As I did my daily HR reading this morning, I came across an abstract for an interesting study from Zhongxing Su and Patrick Wright (of Cornell and now University of South Carolina fame). The study examined which HR best practices are most associated with high performance in China, finding that a mix of conventional “Control HR” practices (such as open competition for positions) and “Commitment HR” practices (such as formalized grievance procedures) typically yielded better results for Chinese firms than adopting a strictly westernized HR system.

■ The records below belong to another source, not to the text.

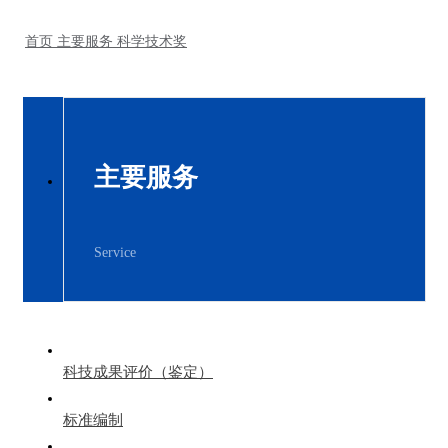
首页
主要服务
科学技术奖
主要服务
Service
科技成果评价（鉴定）
标准编制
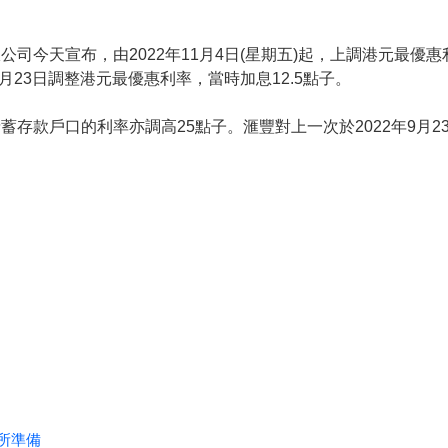
司今天宣布，由2022年11月4日(星期五)起，上調港元最優惠利率
9月23日調整港元最優惠利率，當時加息12.5點子。
蓄存款戶口的利率亦調高25點子。滙豐對上一次於2022年9月2
所準備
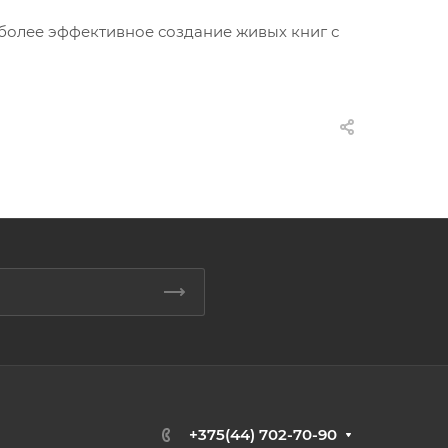
 более эффективное создание живых книг с
+375(44) 702-70-90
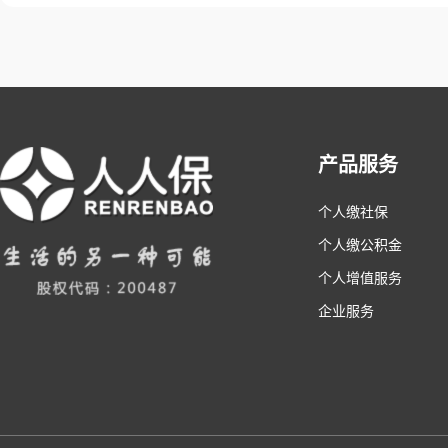
产品服务
个人缴社保
个人缴公积金
个人增值服务
企业服务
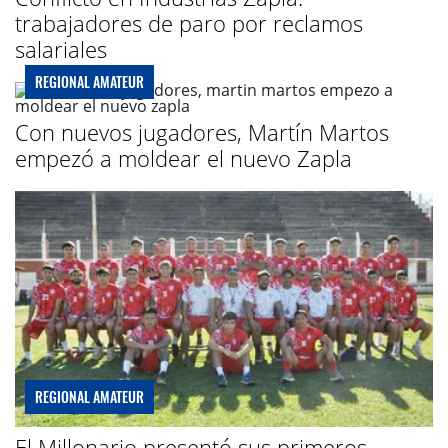
trabajadores de paro por reclamos
salariales
REGIONAL AMATEUR
Con nuevos jugadores, Martín Martos
empezó a moldear el nuevo Zapla
REGIONAL AMATEUR
El Millonario presentó sus primeros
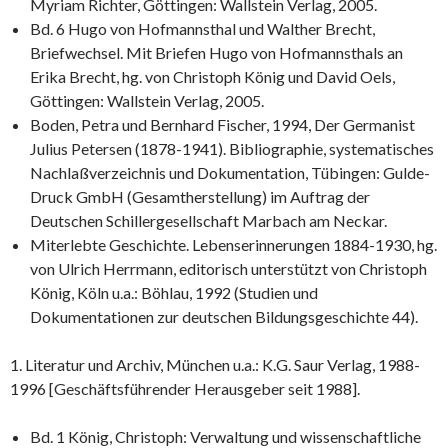
Myriam Richter, Göttingen: Wallstein Verlag, 2005.
Bd. 6 Hugo von Hofmannsthal und Walther Brecht,
Briefwechsel. Mit Briefen Hugo von Hofmannsthals an
Erika Brecht, hg. von Christoph König und David Oels,
Göttingen: Wallstein Verlag, 2005.
Boden, Petra und Bernhard Fischer, 1994, Der Germanist
Julius Petersen (1878-1941). Bibliographie, systematisches
Nachlaßverzeichnis und Dokumentation, Tübingen: Gulde-
Druck GmbH (Gesamtherstellung) im Auftrag der
Deutschen Schillergesellschaft Marbach am Neckar.
Miterlebte Geschichte. Lebenserinnerungen 1884-1930, hg.
von Ulrich Herrmann, editorisch unterstützt von Christoph
König, Köln u.a.: Böhlau, 1992 (Studien und
Dokumentationen zur deutschen Bildungsgeschichte 44).
1. Literatur und Archiv, München u.a.: K.G. Saur Verlag, 1988-
1996 [Geschäftsführender Herausgeber seit 1988].
Bd. 1 König, Christoph: Verwaltung und wissenschaftliche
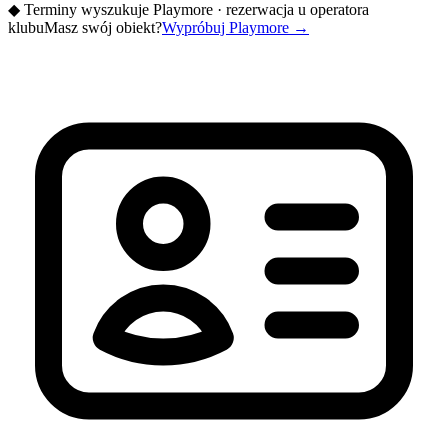
◆
Terminy wyszukuje Playmore · rezerwacja u operatora
klubu
Masz swój obiekt?
Wypróbuj Playmore
→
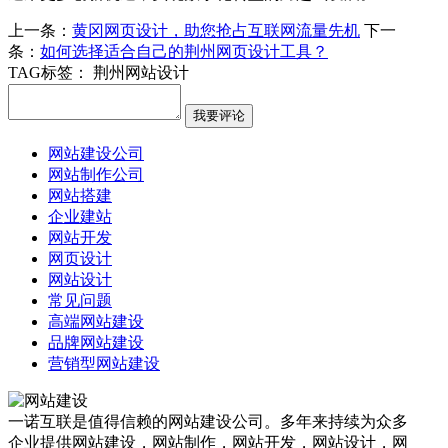
上一条：
黄冈网页设计，助您抢占互联网流量先机
下一
条：
如何选择适合自己的荆州网页设计工具？
TAG标签：
荆州网站设计
网站建设公司
网站制作公司
网站搭建
企业建站
网站开发
网页设计
网站设计
常见问题
高端网站建设
品牌网站建设
营销型网站建设
一诺互联是值得信赖的网站建设公司。多年来持续为众多
企业提供网站建设，网站制作，网站开发，网站设计，网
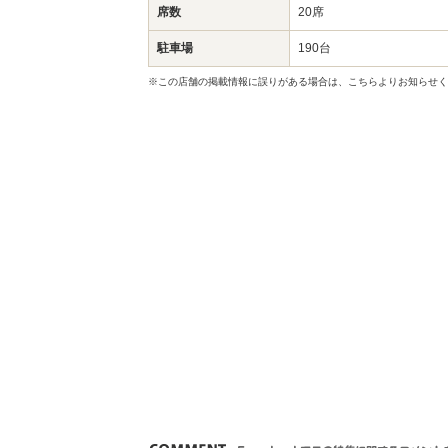
席数
20席
駐車場
190台
※この店舗の掲載情報に誤りがある場合は、こちらよりお知らせく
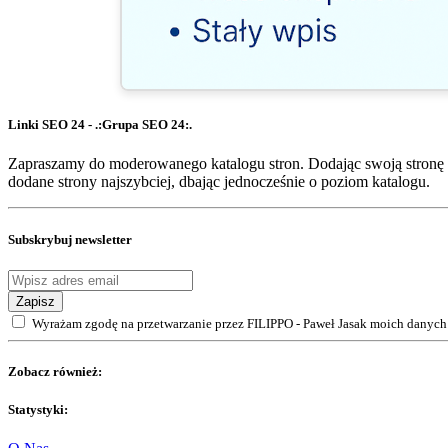
Linki SEO 24 - .:Grupa SEO 24:.
Zapraszamy do moderowanego katalogu stron. Dodając swoją stronę 
dodane strony najszybciej, dbając jednocześnie o poziom katalogu.
Subskrybuj newsletter
Zapisz
Wyrażam zgodę na przetwarzanie przez FILIPPO - Paweł Jasak moich danych 
Zobacz również:
Statystyki:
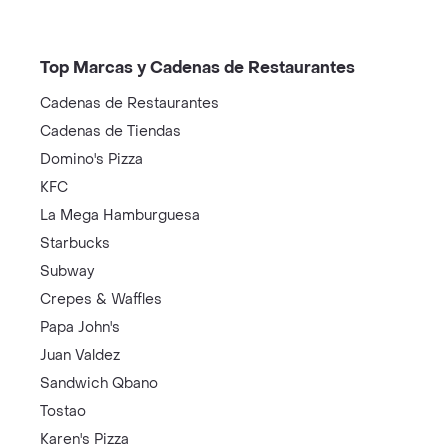
Top Marcas y Cadenas de Restaurantes
Cadenas de Restaurantes
Cadenas de Tiendas
Domino's Pizza
KFC
La Mega Hamburguesa
Starbucks
Subway
Crepes & Waffles
Papa John's
Juan Valdez
Sandwich Qbano
Tostao
Karen's Pizza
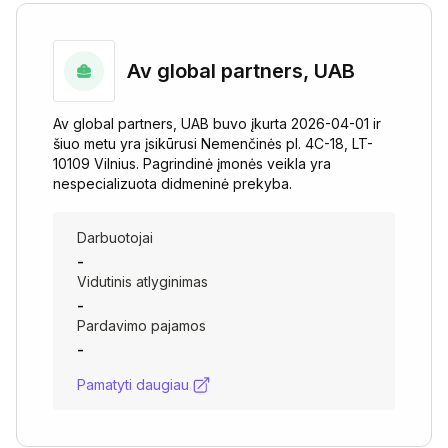
Av global partners, UAB
Av global partners, UAB buvo įkurta 2026-04-01 ir
šiuo metu yra įsikūrusi Nemenčinės pl. 4C-18, LT-
10109 Vilnius. Pagrindinė įmonės veikla yra
nespecializuota didmeninė prekyba.
Darbuotojai
-
Vidutinis atlyginimas
-
Pardavimo pajamos
-
Pamatyti daugiau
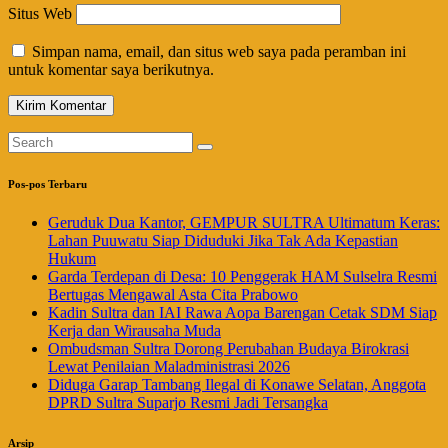
Situs Web
Simpan nama, email, dan situs web saya pada peramban ini
untuk komentar saya berikutnya.
Pos-pos Terbaru
Geruduk Dua Kantor, GEMPUR SULTRA Ultimatum Keras:
Lahan Puuwatu Siap Diduduki Jika Tak Ada Kepastian
Hukum
Garda Terdepan di Desa: 10 Penggerak HAM Sulselra Resmi
Bertugas Mengawal Asta Cita Prabowo
Kadin Sultra dan IAI Rawa Aopa Barengan Cetak SDM Siap
Kerja dan Wirausaha Muda
Ombudsman Sultra Dorong Perubahan Budaya Birokrasi
Lewat Penilaian Maladministrasi 2026
Diduga Garap Tambang Ilegal di Konawe Selatan, Anggota
DPRD Sultra Suparjo Resmi Jadi Tersangka
Arsip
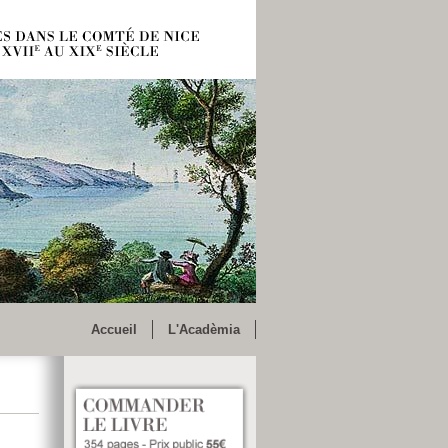
Accueil
L'Acadèmia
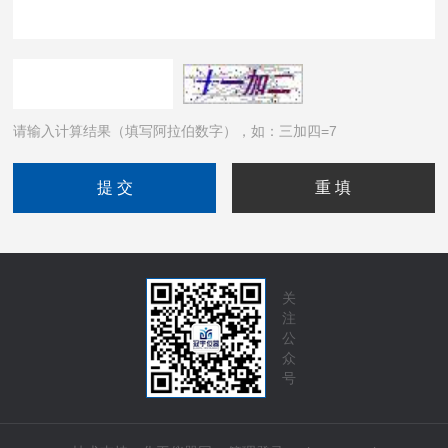
请输入计算结果（填写阿拉伯数字），如：三加四=7
关
注
公
众
号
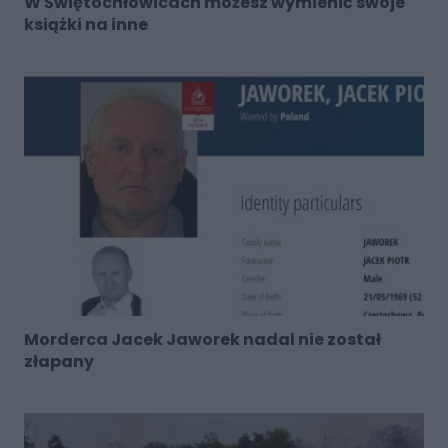
W Świętochłowicach możesz wymienić swoje
książki na inne
Morderca Jacek Jaworek nadal nie został
złapany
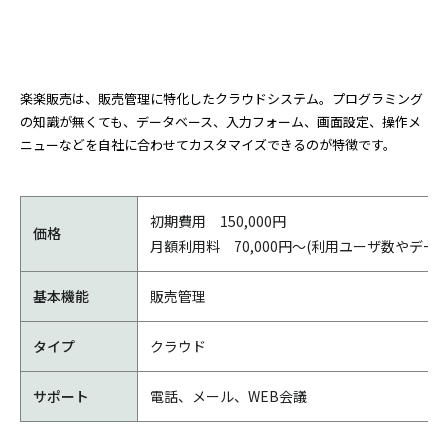
楽楽販売は、販売管理に特化したクラウドシステム。プログラミング
の知識が無くても、データベース、入力フォーム、画面設定、操作メ
ニューなどを自社に合わせてカスタマイズできるのが特徴です。
初期費用 150,000円
価格
月額利用料 70,000円～(利用ユーザ数やデ
基本機能
販売管理
タイプ
クラウド
サポート
電話、メール、WEB会議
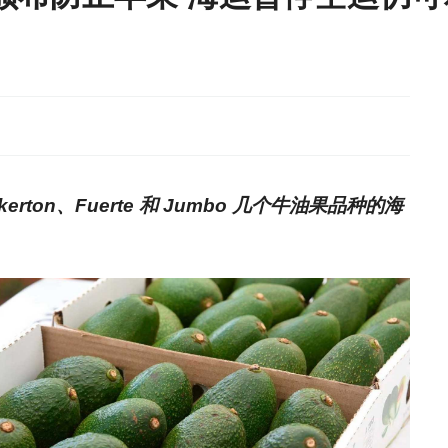
erton、Fuerte 和 Jumbo 几个牛油果品种的海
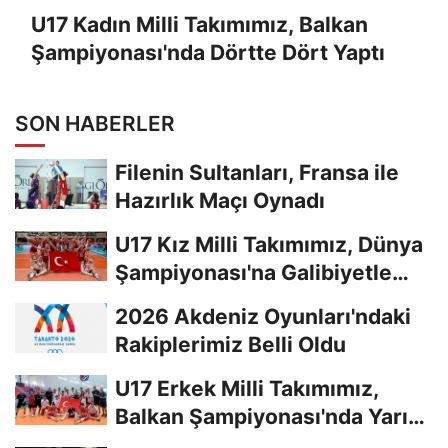
U17 Kadın Milli Takımımız, Balkan
Şampiyonası'nda Dörtte Dört Yaptı
SON HABERLER
Filenin Sultanları, Fransa ile
Hazırlık Maçı Oynadı
U17 Kız Milli Takımımız, Dünya
Şampiyonası'na Galibiyetle
Başladı...
2026 Akdeniz Oyunları'ndaki
Rakiplerimiz Belli Oldu
U17 Erkek Milli Takımımız,
Balkan Şampiyonası'nda Yarı
Finalde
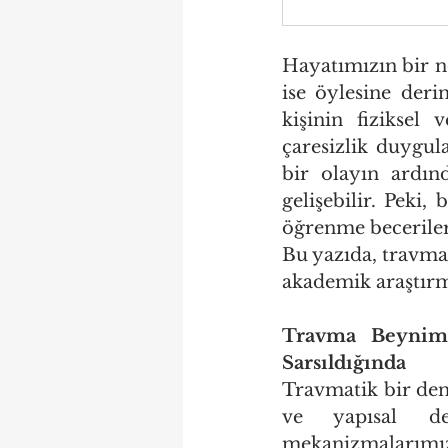
Hayatımızın bir no
ise öylesine derin
kişinin fiziksel
çaresizlik duygul
bir olayın ardın
gelişebilir. Peki
öğrenme beceriler
Bu yazıda, travma
akademik araştırma
Travma Beynimiz
Sarsıldığında
Travmatik bir den
ve yapısal değ
mekanizmalarımızı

…Honestly? A lot of the practices lumped into both buckets sound like conventional/western HR practices to me. I’ll need to read the full study to learn more, but many of the practices associated with high performance at the Chinese firms – such as promotions from within and regular performance reviews – are things that good HR organizations everywhere should be doing. Regardless, this is an interesting study and you can check it out here.

With that said, the reason I shared this today is because it made me think of an interesting observation I’ve made working in a myriad of different environments around the world. I’ve served as an HR Generalist primarily supporting warehouse employees and route drivers in Boston, supported geographically dispersed client groups out of a corporate office in the heart of the Midwest, worked as a Generalist in a manufacturing plant (that sat adjacent to an office space) in a big city, and worked within a multi-national team on a project that ultimately took us to multiple corners of India. In each case the work styles of the teams I partnered with and the client groups I supported were different – no two approaches worked exactly the same.

…Now, as I’m managing people for the first time in my career I’m finding the same dynamic within teams – everyone has a different work style. As such, while there are general themes around coaching, vision, and empathy that seem to be universally effective, there are other aspects of management that vary by person (such as the degree to which they need to be micromanaged).

…As such I am beginning to think that instead of seeking to implement HR best practices / benchmark everything that we should instead be looking internally at our workforce to understand what works best for our company cultures and (local?) employee populations. I’m not sure of what this looks like from a resource or practicality standpoint yet, but I wanted to share my thoughts here this morning.